Kinoshita Keisuke's Grave at Engakuji

This year, I again took my Yale Summer Session students on a tour of Kamakura. It was hard to schedule this year because of all the bad weather (it seems like the rainy season has not ended despite the weather bureau's declaration), but we started out where we usually do: Engakuji in Kitakamakura. We begin there not only because it is a very nice Zen temple (Rinzai sect), but also because we can honor two of Japan's great directors, Ozu Yasujiro and Kinoshita Keisuke. It's also an opportunity to show students what's involved in doing "ohakamairi" (I always bring Ozu a can or bottle of whiskey, and most students are surprised by that), but it also gives them a chance to get closer to filmmakers they have seen. This year, I showed The End of Summer to the entire class, and about a third wrote about Twenty-Four Eyes for their midterm report. Some were genuinely eager to visit these graves.
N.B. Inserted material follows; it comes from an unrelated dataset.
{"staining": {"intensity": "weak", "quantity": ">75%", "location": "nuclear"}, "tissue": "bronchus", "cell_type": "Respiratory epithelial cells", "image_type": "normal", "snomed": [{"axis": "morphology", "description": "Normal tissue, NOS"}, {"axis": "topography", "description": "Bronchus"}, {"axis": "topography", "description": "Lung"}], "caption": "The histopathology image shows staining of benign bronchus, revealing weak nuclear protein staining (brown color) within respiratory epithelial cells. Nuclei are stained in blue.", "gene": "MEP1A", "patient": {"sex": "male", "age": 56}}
I wrote about this last year, but Kinoshita's grave is right by Ozu's. If you are looking at Ozu's grave, you just have to turn around 180 degrees and you can see it in the corner, next to the water faucet. I always feel sorry for Kinoshita when I visit. Every time I come, there are always flowers or bottles of liquor at Ozu's grave, but nothing at Kinoshita's. Ozu's grave is usually nice and clean, but Kinoshita's is closer to the surrounding shrubbery, and often has dead leaves or spider's webs on it. We always bring flowers and clean the grave when we visit. 

So please, when you visit Ozu's grave, turn around and pay a little homage to another brilliant filmmaker.